According to The New York Times article, “Rename Law? No Wisecrack Left Behind,” the No Child Left Behind Act (NCLB) needs a more appropriate title. Andrew Rotherham, who previously served as the Special Assistant to the President for Domestic Policy during the Clinton administration, announced a contest for the renaming of the law on Eduwonk.com. The New York Times cited such notable contestant ideas as the Double Back Around to Pick Up the Children We Left Behind Act, the Rearranging the Deck Chairs Act, the Teach to the Test Act and the Could We Start Again Please Act.
Many of the original NCLB policies date back to 1965. After Clinton, President George W. Bush also re-named the act, adding more required tests and accountability mechanisms.
However, since his popularity dwindled, education and government officials as well as the public began to mock the name of the NCLB. Yet people feel more comfortable making fun of Bush’s legislation than agitating for policy change.
Arne Duncan, the Secretary of Education of the Obama administration believes that the program needs to be “re-branded.” But so far the new administration has not proposed policy changes.
Simply renaming the program only serves to create a new veneer for the same issues, whether or not the program was ill-served by the Bush Administration.
Currently the debate about the NCLB involves two major camps. According to Rotherham, many educators and advocates believe that public schools should not be held accountable for poor test results due to other more serious social factors, such as family problems, poor healthcare, and students’ poor diets.
Others believe that the education system needs stringent consequences for schools who fail to meet the state’s Adequate Yearly Progress (AYP) standards. These deterrents include relocating students to other schools, using school funding for tutoring programs, forced restructuring of the school or, after a certain amount of years of failing to meet AYP, even shutting the school down.
Although AYP requirements for test scores seem to be a strong effort by the government to oversee student progress, each state can decide its own standards, and have different tests.
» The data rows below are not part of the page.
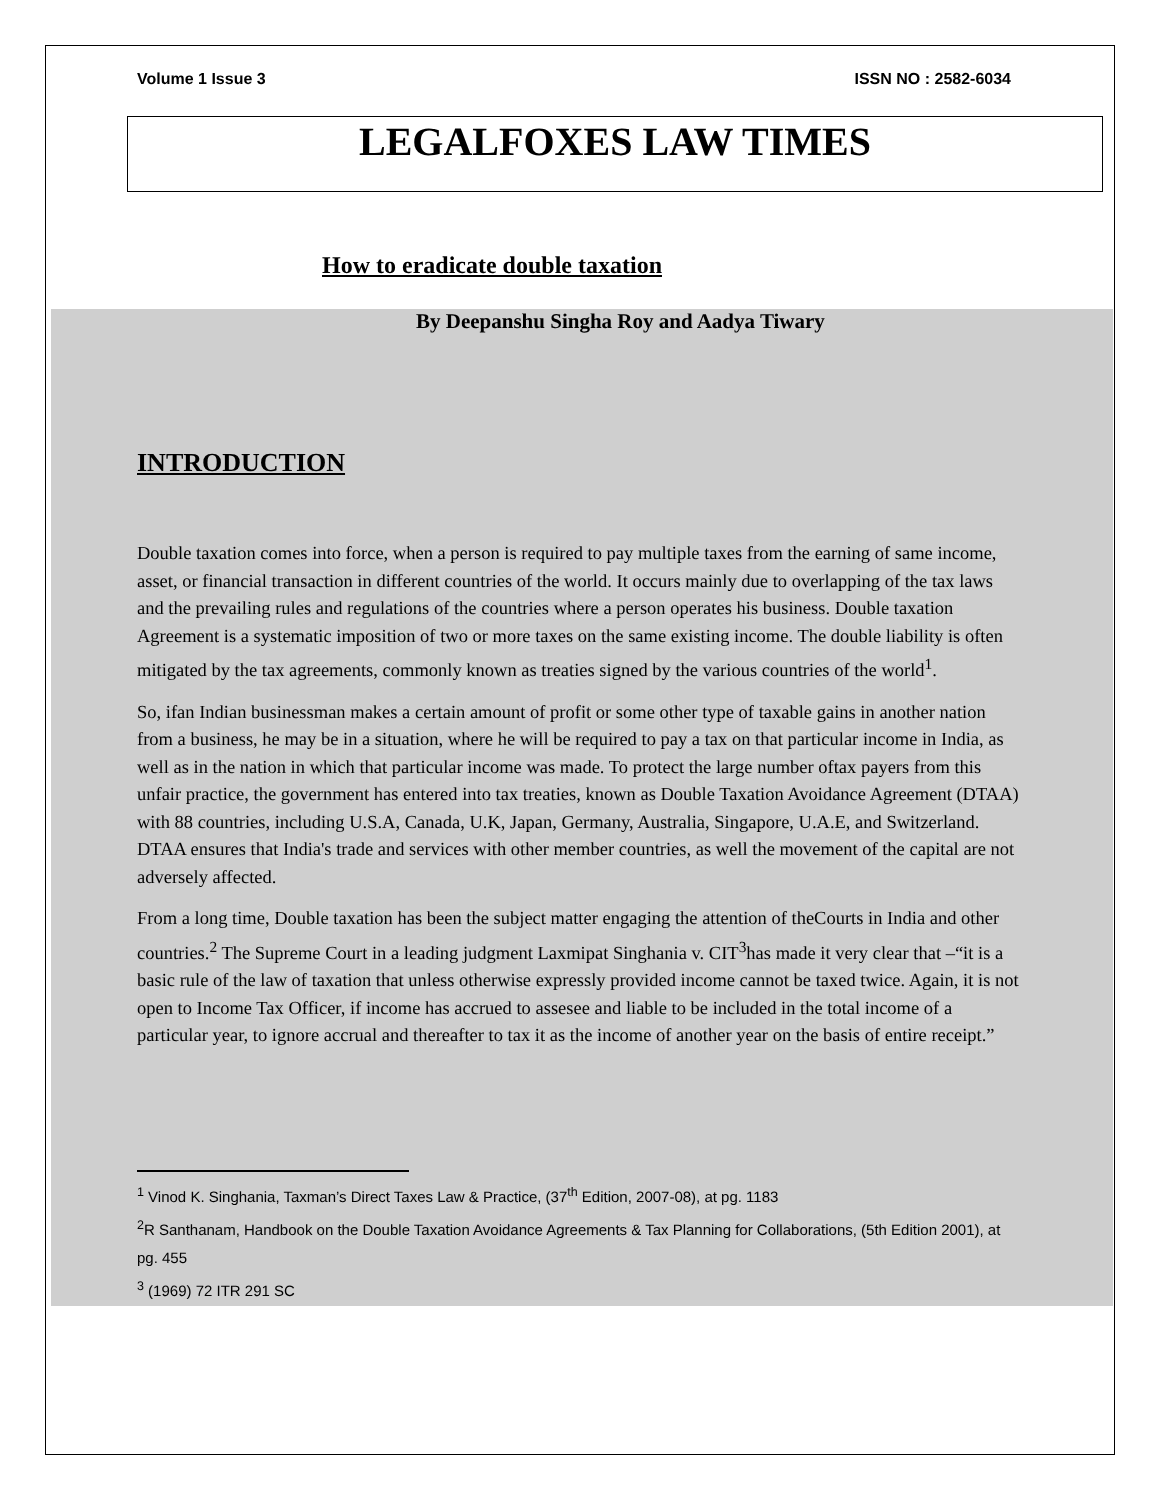Volume 1 Issue 3 ISSN NO : 2582-6034
LEGALFOXES LAW TIMES
How to eradicate double taxation
By Deepanshu Singha Roy and Aadya Tiwary
INTRODUCTION
Double taxation comes into force, when a person is required to pay multiple taxes from the earning of same income, asset, or financial transaction in different countries of the world. It occurs mainly due to overlapping of the tax laws and the prevailing rules and regulations of the countries where a person operates his business. Double taxation Agreement is a systematic imposition of two or more taxes on the same existing income. The double liability is often mitigated by the tax agreements, commonly known as treaties signed by the various countries of the world<sup>1</sup>.
So, ifan Indian businessman makes a certain amount of profit or some other type of taxable gains in another nation from a business, he may be in a situation, where he will be required to pay a tax on that particular income in India, as well as in the nation in which that particular income was made. To protect the large number oftax payers from this unfair practice, the government has entered into tax treaties, known as Double Taxation Avoidance Agreement (DTAA) with 88 countries, including U.S.A, Canada, U.K, Japan, Germany, Australia, Singapore, U.A.E, and Switzerland. DTAA ensures that India's trade and services with other member countries, as well the movement of the capital are not adversely affected.
From a long time, Double taxation has been the subject matter engaging the attention of theCourts in India and other countries.<sup>2</sup> The Supreme Court in a leading judgment Laxmipat Singhania v. CIT<sup>3</sup>has made it very clear that –“it is a basic rule of the law of taxation that unless otherwise expressly provided income cannot be taxed twice. Again, it is not open to Income Tax Officer, if income has accrued to assesee and liable to be included in the total income of a particular year, to ignore accrual and thereafter to tax it as the income of another year on the basis of entire receipt.”
<sup>1</sup> Vinod K. Singhania, Taxman’s Direct Taxes Law & Practice, (37<sup>th</sup> Edition, 2007-08), at pg. 1183
<sup>2</sup> R Santhanam, Handbook on the Double Taxation Avoidance Agreements & Tax Planning for Collaborations, (5th Edition 2001), at pg. 455
<sup>3</sup> (1969) 72 ITR 291 SC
At first, allowing students to relocate to other institutions seems to provide a safety valve for students. However, in places such as Chicago where this has come into practice, only one percent of eligible students could take advantage of the transfer option, because higher-performing schools were too full to fit in new students.
Revoking school funding because of a school’s failures seems counterproductive to an education system that desperately needs more money and better organization.
If the laws in place to help struggling students are not working, I wonder why the government is not enacting policy changes instead of simply making the title appease the public.
“Sometimes renaming can be a powerful indication of substantive change; sometimes renaming only gives the appearance of change,” said Nancy Yoder, visiting associate professor of Education Studies.
“I think if educators (and all citizens) want meaningful change to NCLB, they need to be politically active – to be talking with people who can influence the legislation, insisting that only a name change is not enough,” said Yoder.
The current situation for many students reflects that need for such political action.
“With dropout rates of nearly 50 percent for minority youngsters, and yawning gaps in achievement between white students and minority students, educational equity must be at the forefront of any effort to expand opportunity in America,” Rotherham said.
Although re-branding may signify that lawmakers and government officials recognize the inefficacies of the NCLB, a new name will only be covering up for an education system laden with overly flexible standards, and safety valves that fail in practice.